I grew up in the state’s tiny capital city, Frankfort. A childhood of exposure to government and psychology primed me to study society, which I did when I went to college. But I began to follow an unusual path. A persistent curiosity about computing led me to take a handful of computer science courses. I stated to write programs to enable my social science research. I installed Linux on my laptop and started learning everything I could about open source software. My thesis (since lost ಥل͟ಥ) focused on peer production in Wikipedia, reddit , and Linux and the ways that the pattern of communication that a technology enables affect the societies that use it.

After graduating I worked on an assortment of research projects as a contractor, programming with open source tools and writing free software.

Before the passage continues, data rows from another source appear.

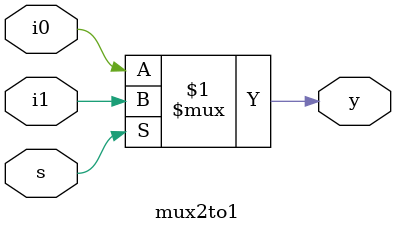
<source format=v>
module mux2to1(
  input i0,i1,s,
  output y
);
  assign y=s?i1:i0;
endmodule

</source>
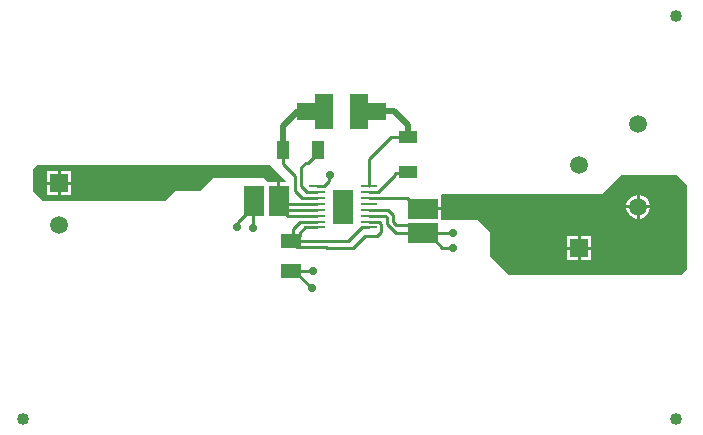
<source format=gtl>
G04*
G04 #@! TF.GenerationSoftware,Altium Limited,Altium Designer,24.6.1 (21)*
G04*
G04 Layer_Physical_Order=1*
G04 Layer_Color=255*
%FSLAX44Y44*%
%MOMM*%
G71*
G04*
G04 #@! TF.SameCoordinates,FB7811C6-C1BC-4142-BEB3-519EFFB23591*
G04*
G04*
G04 #@! TF.FilePolarity,Positive*
G04*
G01*
G75*
%ADD13C,0.2540*%
%ADD16R,1.3970X0.2794*%
%ADD17C,1.6031*%
%ADD18R,1.6000X1.0500*%
%ADD19R,2.6062X1.7029*%
%ADD20R,1.7062X1.1546*%
%ADD21R,1.7029X2.6062*%
%ADD22R,1.0500X1.6000*%
%ADD23C,1.0160*%
%ADD24R,1.6510X2.8448*%
%ADD31C,0.4900*%
%ADD32R,1.5080X1.5080*%
%ADD33C,1.5080*%
%ADD34C,0.7000*%
%ADD35C,0.5000*%
G36*
X251909Y242091D02*
X251383Y240821D01*
X247020D01*
Y225250D01*
X244480D01*
Y240821D01*
X236000D01*
Y241250D01*
X233250Y244000D01*
X190000D01*
X179750Y233750D01*
X158750D01*
X149750Y224750D01*
X46250D01*
X37500Y233500D01*
Y251500D01*
X41250Y255250D01*
X238750D01*
X251909Y242091D01*
D02*
G37*
G36*
X261344Y308219D02*
X276344D01*
Y315719D01*
X291344D01*
Y285719D01*
X276344D01*
Y293219D01*
X261344D01*
Y308219D01*
D01*
D02*
G37*
G36*
X336344D02*
X321344D01*
Y315719D01*
X306344D01*
Y285719D01*
X321344D01*
Y293219D01*
X336344D01*
Y308219D01*
D01*
D02*
G37*
G36*
X591250Y238250D02*
Y167750D01*
X586000Y162500D01*
X440750D01*
X425000Y178250D01*
Y198500D01*
X414500Y209000D01*
X383071D01*
Y217230D01*
X367500D01*
Y219770D01*
X383071D01*
Y229555D01*
X383855Y230500D01*
X519750D01*
X535750Y246500D01*
X583000D01*
X591250Y238250D01*
D02*
G37*
%LPC*%
G36*
X70080Y250080D02*
X61270D01*
Y241270D01*
X70080D01*
Y250080D01*
D02*
G37*
G36*
X58730D02*
X49920D01*
Y241270D01*
X58730D01*
Y250080D01*
D02*
G37*
G36*
X70080Y238730D02*
X61270D01*
Y229920D01*
X70080D01*
Y238730D01*
D02*
G37*
G36*
X58730D02*
X49920D01*
Y229920D01*
X58730D01*
Y238730D01*
D02*
G37*
G36*
X551327Y230080D02*
X551270D01*
Y221270D01*
X560080D01*
Y221327D01*
X559393Y223891D01*
X558066Y226189D01*
X556189Y228066D01*
X553891Y229393D01*
X551327Y230080D01*
D02*
G37*
G36*
X548730D02*
X548673D01*
X546109Y229393D01*
X543811Y228066D01*
X541934Y226189D01*
X540607Y223891D01*
X539920Y221327D01*
Y221270D01*
X548730D01*
Y230080D01*
D02*
G37*
G36*
X560080Y218730D02*
X551270D01*
Y209920D01*
X551327D01*
X553891Y210607D01*
X556189Y211934D01*
X558066Y213811D01*
X559393Y216109D01*
X560080Y218673D01*
Y218730D01*
D02*
G37*
G36*
X548730D02*
X539920D01*
Y218673D01*
X540607Y216109D01*
X541934Y213811D01*
X543811Y211934D01*
X546109Y210607D01*
X548673Y209920D01*
X548730D01*
Y218730D01*
D02*
G37*
G36*
X510080Y195080D02*
X501270D01*
Y186270D01*
X510080D01*
Y195080D01*
D02*
G37*
G36*
X498730D02*
X489920D01*
Y186270D01*
X498730D01*
Y195080D01*
D02*
G37*
G36*
X510080Y183730D02*
X501270D01*
Y174920D01*
X510080D01*
Y183730D01*
D02*
G37*
G36*
X498730D02*
X489920D01*
Y174920D01*
X498730D01*
Y183730D01*
D02*
G37*
%LPD*%
D13*
X273250Y151250D02*
X274250D01*
X259258Y165242D02*
X273250Y151250D01*
X259258Y165250D02*
X274500D01*
X283744Y237500D02*
X287897Y241653D01*
X278156Y237500D02*
X283744D01*
X287897Y241653D02*
Y246147D01*
X288750Y247000D01*
X221242Y217238D02*
X224738D01*
X210853Y206849D02*
X221242Y217238D01*
X224738D02*
Y225250D01*
X223750Y202250D02*
Y217238D01*
X210000Y202500D02*
X210853Y203353D01*
Y206849D01*
X256500Y165242D02*
X259258D01*
X367500Y197488D02*
X367512Y197500D01*
X393250D01*
X367500Y197488D02*
X372016D01*
X384004Y185500D01*
X393500D01*
X353984Y227500D02*
X362984Y218500D01*
X367500D01*
X321844Y227500D02*
X353984D01*
X319000Y195500D02*
X329250D01*
X332460Y198710D02*
Y205654D01*
X329250Y195500D02*
X332460Y198710D01*
X330741Y207373D02*
X332460Y205654D01*
X321844Y212500D02*
X335512D01*
X337000Y211012D01*
Y205750D02*
Y211012D01*
X321844Y207500D02*
X321971Y207373D01*
X330741D01*
X337000Y205750D02*
X345262Y197488D01*
X367500D01*
X360255Y204732D02*
X367500Y197488D01*
X345018Y204732D02*
X360255D01*
X342750Y207000D02*
X345018Y204732D01*
X342750Y207000D02*
Y213250D01*
X321844Y217500D02*
X338500D01*
X342750Y213250D01*
X344000Y248262D02*
X353512D01*
X344000Y246649D02*
Y248262D01*
X353512D02*
X355000Y249750D01*
X321844Y232500D02*
X321971Y232627D01*
X329977D01*
X344000Y246649D01*
X321844Y237500D02*
Y260594D01*
X340500Y279250D01*
X355000D01*
X270885Y257385D02*
X278750Y265250D01*
X268635Y257385D02*
X270885D01*
X278750Y265250D02*
Y268000D01*
X264750Y253500D02*
X268635Y257385D01*
X264750Y237900D02*
Y253500D01*
X278029Y232627D02*
X278156Y232500D01*
X270023Y232627D02*
X278029D01*
X264750Y237900D02*
X270023Y232627D01*
X249250Y256500D02*
Y268000D01*
Y256500D02*
X259750Y246000D01*
Y233500D02*
Y246000D01*
Y233500D02*
X265750Y227500D01*
X278156D01*
X245750Y224745D02*
Y225250D01*
Y220734D02*
Y224745D01*
Y220734D02*
X253984Y212500D01*
X278156D01*
X245750Y225250D02*
X248500Y222500D01*
X278156D01*
X245750Y224745D02*
X252995Y217500D01*
X278156D01*
X261003Y186255D02*
X286003D01*
X286758Y185500D02*
X309000D01*
X256500Y190758D02*
X261003Y186255D01*
X286003D02*
X286758Y185500D01*
X309000D02*
X319000Y195500D01*
X259258Y190758D02*
X304514D01*
X256500D02*
X259258D01*
X304514D02*
X316256Y202500D01*
X321844D01*
X263761Y195261D02*
Y198019D01*
X259258Y190758D02*
X263761Y195261D01*
X268242Y202500D02*
X278156D01*
X263761Y198019D02*
X268242Y202500D01*
X258000Y192258D02*
Y201500D01*
X256500Y190758D02*
X258000Y192258D01*
X264000Y207500D02*
X278156D01*
X258000Y201500D02*
X264000Y207500D01*
D16*
X321844Y237500D02*
D03*
Y232500D02*
D03*
Y227500D02*
D03*
Y222500D02*
D03*
Y217500D02*
D03*
Y212500D02*
D03*
Y207500D02*
D03*
Y202500D02*
D03*
X278156Y202500D02*
D03*
Y207500D02*
D03*
Y212500D02*
D03*
Y217500D02*
D03*
Y222500D02*
D03*
Y227500D02*
D03*
Y232500D02*
D03*
Y237500D02*
D03*
D17*
X315250Y300250D02*
D03*
X282437Y301187D02*
D03*
D18*
X355000Y279250D02*
D03*
Y249750D02*
D03*
D19*
X367500Y218500D02*
D03*
Y197488D02*
D03*
D20*
X256500Y165242D02*
D03*
Y190758D02*
D03*
D21*
X245750Y225250D02*
D03*
X224738D02*
D03*
D22*
X249250Y268000D02*
D03*
X278750D02*
D03*
D23*
X581660Y381390D02*
D03*
X29000Y40640D02*
D03*
X581660D02*
D03*
Y381390D02*
D03*
Y40640D02*
D03*
X29000D02*
D03*
D24*
X300000Y220000D02*
D03*
D31*
X315250Y300250D02*
X315719Y300719D01*
X343281D01*
X355000Y279250D02*
Y289000D01*
X343281Y300719D02*
X355000Y289000D01*
X261812Y301187D02*
X282437D01*
X249250Y288625D02*
X261812Y301187D01*
X249250Y268000D02*
Y288625D01*
D32*
X500000Y185000D02*
D03*
X60000Y240000D02*
D03*
D33*
X550000Y220000D02*
D03*
X500000Y255000D02*
D03*
X550000Y290000D02*
D03*
X60000Y205000D02*
D03*
D34*
X274250Y151250D02*
D03*
X288750Y247000D02*
D03*
X210000Y202500D02*
D03*
X223750Y202250D02*
D03*
X274500Y165250D02*
D03*
X393250Y197500D02*
D03*
X393500Y185500D02*
D03*
D35*
X299750Y212250D02*
D03*
Y226000D02*
D03*
M02*

</source>
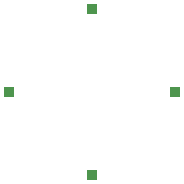
<source format=gbs>
%TF.GenerationSoftware,KiCad,Pcbnew,7.0.6*%
%TF.CreationDate,2023-08-11T19:23:08-02:30*%
%TF.ProjectId,bioin_tacto_bno08x,62696f69-6e5f-4746-9163-746f5f626e6f,rev?*%
%TF.SameCoordinates,Original*%
%TF.FileFunction,Soldermask,Bot*%
%TF.FilePolarity,Negative*%
%FSLAX46Y46*%
G04 Gerber Fmt 4.6, Leading zero omitted, Abs format (unit mm)*
G04 Created by KiCad (PCBNEW 7.0.6) date 2023-08-11 19:23:08*
%MOMM*%
%LPD*%
G01*
G04 APERTURE LIST*
%ADD10R,0.850000X0.850000*%
G04 APERTURE END LIST*
D10*
%TO.C,J4*%
X137000000Y-70000000D03*
%TD*%
%TO.C,J3*%
X123000000Y-70000000D03*
%TD*%
%TO.C,J2*%
X130000000Y-77000000D03*
%TD*%
%TO.C,J1*%
X130000000Y-63000000D03*
%TD*%
M02*

</source>
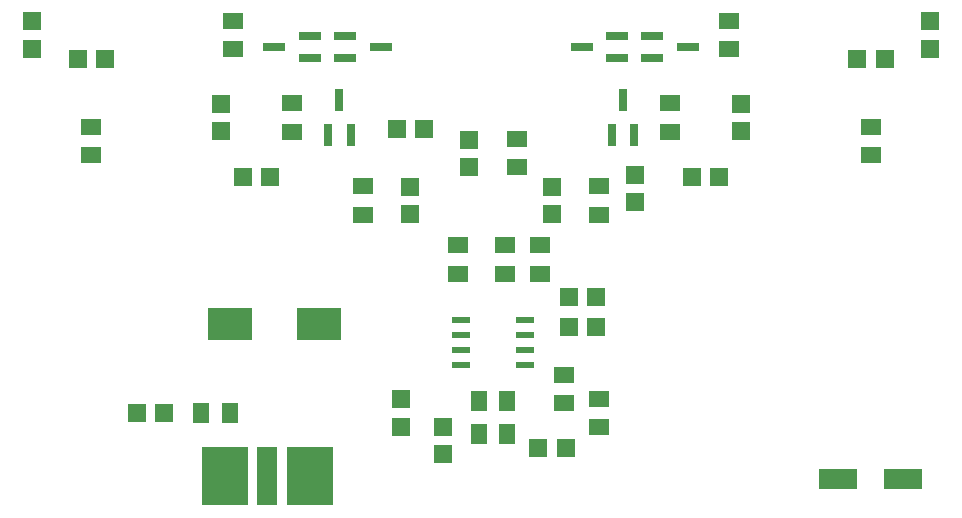
<source format=gbr>
G04 #@! TF.FileFunction,Paste,Top*
%FSLAX46Y46*%
G04 Gerber Fmt 4.6, Leading zero omitted, Abs format (unit mm)*
G04 Created by KiCad (PCBNEW 4.0.7-e2-6376~58~ubuntu14.04.1) date Sat Mar 16 06:29:51 2019*
%MOMM*%
%LPD*%
G01*
G04 APERTURE LIST*
%ADD10C,0.100000*%
%ADD11R,1.900000X0.800000*%
%ADD12R,0.800000X1.900000*%
%ADD13R,1.550000X0.600000*%
%ADD14R,1.600000X1.600000*%
%ADD15R,1.700000X1.400000*%
%ADD16R,1.400000X1.700000*%
%ADD17R,3.300000X1.700000*%
%ADD18R,1.800000X5.000000*%
%ADD19R,3.960000X5.000000*%
%ADD20R,3.750000X2.700000*%
G04 APERTURE END LIST*
D10*
D11*
X97500000Y-43050000D03*
X97500000Y-44950000D03*
X100500000Y-44000000D03*
X94500000Y-44950000D03*
X94500000Y-43050000D03*
X91500000Y-44000000D03*
X68500000Y-44950000D03*
X68500000Y-43050000D03*
X65500000Y-44000000D03*
X71500000Y-43050000D03*
X71500000Y-44950000D03*
X74500000Y-44000000D03*
D12*
X94050000Y-51500000D03*
X95950000Y-51500000D03*
X95000000Y-48500000D03*
X70050000Y-51500000D03*
X71950000Y-51500000D03*
X71000000Y-48500000D03*
D13*
X81300000Y-67095000D03*
X81300000Y-68365000D03*
X81300000Y-69635000D03*
X81300000Y-70905000D03*
X86700000Y-70905000D03*
X86700000Y-69635000D03*
X86700000Y-68365000D03*
X86700000Y-67095000D03*
D14*
X121000000Y-44150000D03*
X121000000Y-41850000D03*
X45000000Y-44150000D03*
X45000000Y-41850000D03*
D15*
X99000000Y-51200000D03*
X99000000Y-48800000D03*
X116000000Y-53200000D03*
X116000000Y-50800000D03*
X93000000Y-73800000D03*
X93000000Y-76200000D03*
X104000000Y-44200000D03*
X104000000Y-41800000D03*
X93000000Y-55800000D03*
X93000000Y-58200000D03*
D16*
X61700000Y-75000000D03*
X59300000Y-75000000D03*
D15*
X90000000Y-71800000D03*
X90000000Y-74200000D03*
X88000000Y-63200000D03*
X88000000Y-60800000D03*
X86000000Y-51800000D03*
X86000000Y-54200000D03*
X85000000Y-63200000D03*
X85000000Y-60800000D03*
D16*
X85200000Y-74000000D03*
X82800000Y-74000000D03*
X85200000Y-76800000D03*
X82800000Y-76800000D03*
D15*
X81000000Y-60800000D03*
X81000000Y-63200000D03*
X67000000Y-51200000D03*
X67000000Y-48800000D03*
X50000000Y-53200000D03*
X50000000Y-50800000D03*
X73000000Y-55800000D03*
X73000000Y-58200000D03*
D14*
X117150000Y-45000000D03*
X114850000Y-45000000D03*
X105000000Y-48850000D03*
X105000000Y-51150000D03*
X103150000Y-55000000D03*
X100850000Y-55000000D03*
X96000000Y-57150000D03*
X96000000Y-54850000D03*
X89000000Y-55850000D03*
X89000000Y-58150000D03*
D17*
X118750000Y-80600000D03*
X113250000Y-80600000D03*
D15*
X62000000Y-44200000D03*
X62000000Y-41800000D03*
D14*
X77000000Y-55850000D03*
X77000000Y-58150000D03*
X78150000Y-51000000D03*
X75850000Y-51000000D03*
X48850000Y-45000000D03*
X51150000Y-45000000D03*
X61000000Y-48850000D03*
X61000000Y-51150000D03*
X62850000Y-55000000D03*
X65150000Y-55000000D03*
X82000000Y-51850000D03*
X82000000Y-54150000D03*
X76200000Y-73850000D03*
X76200000Y-76150000D03*
X79800000Y-78450000D03*
X79800000Y-76150000D03*
X92750000Y-67700000D03*
X90450000Y-67700000D03*
X90150000Y-78000000D03*
X87850000Y-78000000D03*
X92750000Y-65200000D03*
X90450000Y-65200000D03*
X53850000Y-75000000D03*
X56150000Y-75000000D03*
D18*
X64900000Y-80350000D03*
D19*
X61280000Y-80350000D03*
X68520000Y-80350000D03*
D20*
X69275000Y-67500000D03*
X61725000Y-67500000D03*
M02*

</source>
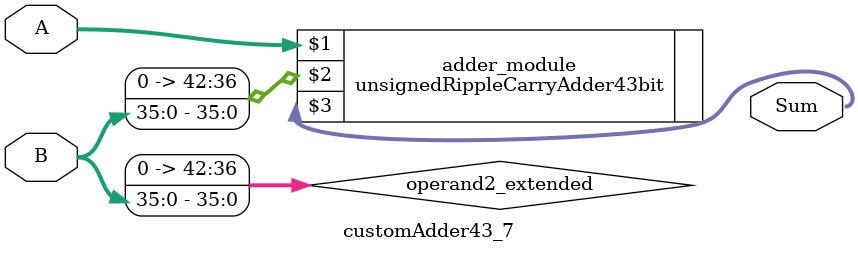
<source format=v>
module customAdder43_7(
                        input [42 : 0] A,
                        input [35 : 0] B,
                        
                        output [43 : 0] Sum
                );

        wire [42 : 0] operand2_extended;
        
        assign operand2_extended =  {7'b0, B};
        
        unsignedRippleCarryAdder43bit adder_module(
            A,
            operand2_extended,
            Sum
        );
        
        endmodule
        
</source>
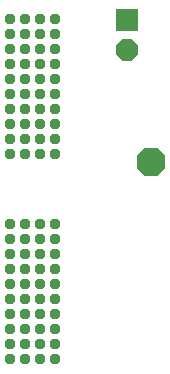
<source format=gbs>
G75*
%MOIN*%
%OFA0B0*%
%FSLAX25Y25*%
%IPPOS*%
%LPD*%
%AMOC8*
5,1,8,0,0,1.08239X$1,22.5*
%
%ADD10OC8,0.03600*%
%ADD11OC8,0.07296*%
%ADD12R,0.07296X0.07296*%
%ADD13OC8,0.09658*%
D10*
X0131795Y0159459D03*
X0131795Y0164459D03*
X0131795Y0169459D03*
X0131795Y0174459D03*
X0131795Y0179459D03*
X0131795Y0184459D03*
X0131795Y0189459D03*
X0131795Y0194459D03*
X0131795Y0199459D03*
X0131795Y0204459D03*
X0136795Y0204459D03*
X0141795Y0204459D03*
X0141795Y0199459D03*
X0136795Y0199459D03*
X0136795Y0194459D03*
X0141795Y0194459D03*
X0141795Y0189459D03*
X0136795Y0189459D03*
X0136795Y0184459D03*
X0141795Y0184459D03*
X0141795Y0179459D03*
X0136795Y0179459D03*
X0136795Y0174459D03*
X0141795Y0174459D03*
X0141795Y0169459D03*
X0136795Y0169459D03*
X0136795Y0164459D03*
X0141795Y0164459D03*
X0141795Y0159459D03*
X0136795Y0159459D03*
X0146795Y0159459D03*
X0146795Y0164459D03*
X0146795Y0169459D03*
X0146795Y0174459D03*
X0146795Y0179459D03*
X0146795Y0184459D03*
X0146795Y0189459D03*
X0146795Y0194459D03*
X0146795Y0199459D03*
X0146795Y0204459D03*
X0146795Y0227975D03*
X0146795Y0232975D03*
X0141795Y0232975D03*
X0136795Y0232975D03*
X0136795Y0227975D03*
X0141795Y0227975D03*
X0131795Y0227975D03*
X0131795Y0232975D03*
X0131795Y0237975D03*
X0131795Y0242975D03*
X0131795Y0247975D03*
X0131795Y0252975D03*
X0131795Y0257975D03*
X0131795Y0262975D03*
X0131795Y0267975D03*
X0131795Y0272975D03*
X0136795Y0272975D03*
X0136795Y0267975D03*
X0141795Y0267975D03*
X0141795Y0272975D03*
X0146795Y0272975D03*
X0146795Y0267975D03*
X0146795Y0262975D03*
X0146795Y0257975D03*
X0141795Y0257975D03*
X0136795Y0257975D03*
X0136795Y0262975D03*
X0141795Y0262975D03*
X0141795Y0252975D03*
X0136795Y0252975D03*
X0136795Y0247975D03*
X0141795Y0247975D03*
X0141795Y0242975D03*
X0136795Y0242975D03*
X0136795Y0237975D03*
X0141795Y0237975D03*
X0146795Y0237975D03*
X0146795Y0242975D03*
X0146795Y0247975D03*
X0146795Y0252975D03*
D11*
X0170791Y0262510D03*
D12*
X0170791Y0272510D03*
D13*
X0178665Y0225266D03*
M02*

</source>
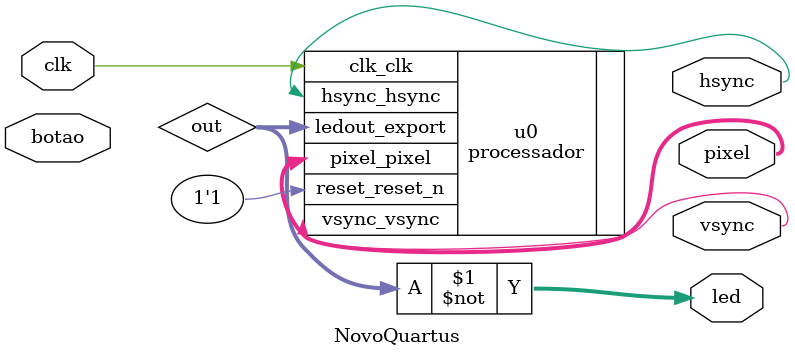
<source format=v>
module NovoQuartus (clk, botao, led, pixel, hsync, vsync);
input clk, botao;
output [2:0] pixel;
output hsync, vsync;
output [3:0] led;
wire [3:0] out;
assign led = ~out;



 processador u0 (
        .clk_clk         (clk),         //      clk.clk
        .reset_reset_n   (1'b1),   //    reset.reset_n
        .ledout_export   (out),   //   ledout.export
		  .pixel_pixel     (pixel),     //    pixel.pixel
        .hsync_hsync     (hsync),     //    hsync.hsync
        .vsync_vsync     (vsync)      //    vsync.vsync
    );
	 
	 

endmodule 

 
</source>
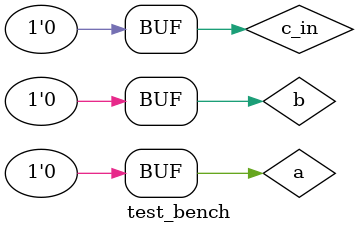
<source format=v>
module test_bench;
  reg a;
  reg b;
  reg c_in;
  wire sum;
  wire c_out;

  full_adder fa (a, b, c_in, sum, c_out);

  initial begin
    a = 1'b0;
    b = 1'b0;
    c_in = 1'b0;

    $monitor("a: %d, b: %d, c in: %d, sum: %d, c out: %d",
    a, b, c_in,
    sum, c_out);
  end
endmodule
</source>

The gig that caught my mind on fire was an idealistic but ill-fated attempt to bring the Polony sequencer to market as a the first fully open source DNA sequencing platform. After another job embedded in free software (at One Laptop Per Child), I found myself unemployed, making music and looking for a nice job. With a friend’s help I found my way back into biology, with a job focused on building computational techniques for handling sequencing data.

I still work in genomics. It has been an amazing experience to be part of front lines in the effort to observe the universe of DNA that defines life on our small planet. In these years the cost of observing DNA has fallen precipitously, and we have really extended our understanding of the biology of the world and ourselves. To a serious bio nerd, he only thing more cool than this is what happens next, as the need to make and refine microscopes wanes and we begin to focus ourselves on creating and changing things using the knowledge that genomics makes easy to come to.

I find it strange that I never really had a blog. I have been addicted to the internet since the web was unleashed on Prodigy in 1994. I spent years living with active bloggers and going to iron blogger parties they threw. I’ve run my own could host for ages. All that should matter, but until now I’ve not had much that I needed to explain that couldn’t be expressed in code and through direct communication.

This is changing. Today I live in England as a PhD student, and a big part of why I am here is that I want to focus on writing. I am also beginning to work on larger projects, and as these start to become more diffuse I find I am spending lots of time explaining ideas by text and email. Sometimes this format is the right way to share a small, clean idea. With enough care, a string of posts can become a paper or a book. I’d like to work in the open as much as possible. As time allows, I’ll try to do that here.

What will I write about? Eventually, everything! But first, I have interests in science, art, and communication which writing can help focus and I hope to explore here. More importantly, there are a pile of ideas that I want to unpack from the last half decade of effort. I’ve worked on applying Bayesian filters to detecting and genotyping genomic variation (known as variant calling). I’m also proud to have been part of the just-completed 1000 Genomes Project. I committed the last year to developing technology that uses the results of that project as a reference system in further analysis: variation graphs. With these we feed our knowledge of genomic variation back into the thing we align new reads to, which stands to make a huge array of problems in observing DNA vanish. More on that soon!